** Opening AVAILABLE RECORDS block **

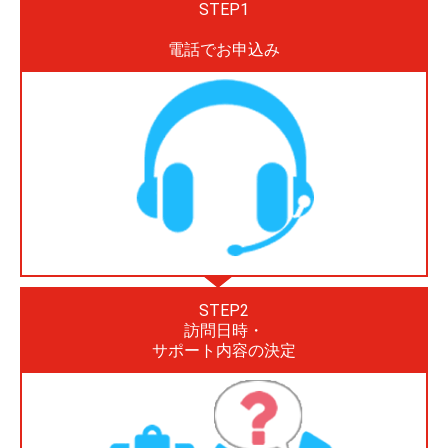
STEP1
電話でお申込み
STEP2
訪問日時・
サポート内容の決定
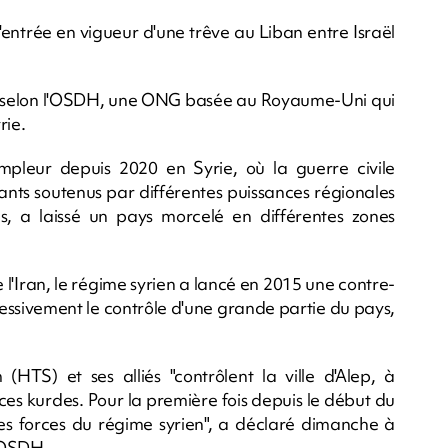
'entrée en vigueur d'une trêve au Liban entre Israël
es, selon l'OSDH, une ONG basée au Royaume-Uni qui
rie.
pleur depuis 2020 en Syrie, où la guerre civile
ants soutenus par différentes puissances régionales
tes, a laissé un pays morcelé en différentes zones
de l'Iran, le régime syrien a lancé en 2015 une contre-
ressivement le contrôle d'une grande partie du pays,
HTS) et ses alliés "contrôlent la ville d'Alep, à
rces kurdes. Pour la première fois depuis le début du
des forces du régime syrien", a déclaré dimanche à
l'OSDH.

** Closing AVAILABLE RECORDS block **

The line containing "de l'Iran, le" and all lines after it, to the end of the records, are to be output exactly and alone.

▶ **EXERCISE ANSWER**:
de l'Iran, le régime syrien a lancé en 2015 une contre-
ressivement le contrôle d'une grande partie du pays,
HTS) et ses alliés "contrôlent la ville d'Alep, à
rces kurdes. Pour la première fois depuis le début du
des forces du régime syrien", a déclaré dimanche à
l'OSDH.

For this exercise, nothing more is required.